つまり都市の主な生産食物として、魚が挙げられるだろうという事です。
都市が魚を生産するには当然海辺である必要があり、逆にいうとそこは農業に向かない土地であるといえます。
中世が封建的な社会を築いていてその社会が土地に縛られたものである、とは前に書いた通りです。
土地と農民が食物を生み出し、騎士がそれを守り、指導者がそれらを束ねる、というのが農耕によって食物を生み出している社会の仕組みです。
乱暴な言い方ですが、これが封建制の一般的なモデルです。
対して漁業ではこのようなモデルが適用できません。
人々は船に乗り、釣り糸を垂らすなり網を投げるなりして、生産活動を行います。食物生産のシステムが土地の広さに縛られないのです。
土地を基準にした住居や職業の拘束ができないので、封建的な社会の色は薄くなります。
漁業を主とする村ではもちろん馬にのる戦士も必要だったことでしょうが、それ以上に船にのる戦士が必要だったことでしょう。
漁村の守護者がいったいどのような敵と戦い、どのような形態をとっていたのは定かではありませんが、普通に考えても農村を多く抱える都市に務める騎士とは在り方が違っていたことでしょう。
また、港という場所は海運の重要な拠点であるわけで、つまりは外から人が訪れる場所になります。外から来た人は厳格な階級社会で縛れないため、扱いを変えなければいけません。

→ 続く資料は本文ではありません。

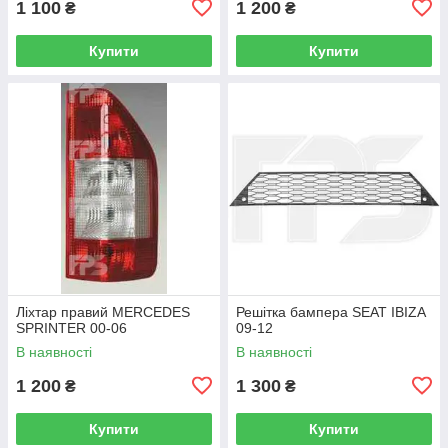
1 100
1 200
₴
₴
Купити
Купити
Ліхтар правий MERCEDES
Решітка бампера SEAT IBIZA
SPRINTER 00-06
09-12
В наявності
В наявності
1 200
1 300
₴
₴
Купити
Купити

これらのことはすべて、封建的統治を弱める結果となることでしょう。
大抵の世界で、港町は活気にあふれ自由な気質であると書かれるには、このような理由があります。
漁村が多く国内に封建的な思想が育ちにくいのであれば、緩い契約による統治体制の形成ということにはなりにくいでしょう。
実際漁村がドイツよりも多かったフランスでは、前にも触れたようにより集権的な体制を作り上げることに成功しています。一方でイタリアはそれぞれの都市が強力な統率力を持ち、地方分権を推し進めます。
海軍は騎士よりも大規模で、より統制(運用のための知識や訓練)が必要な軍隊です。確かに船を操るには大量の人員が必要です。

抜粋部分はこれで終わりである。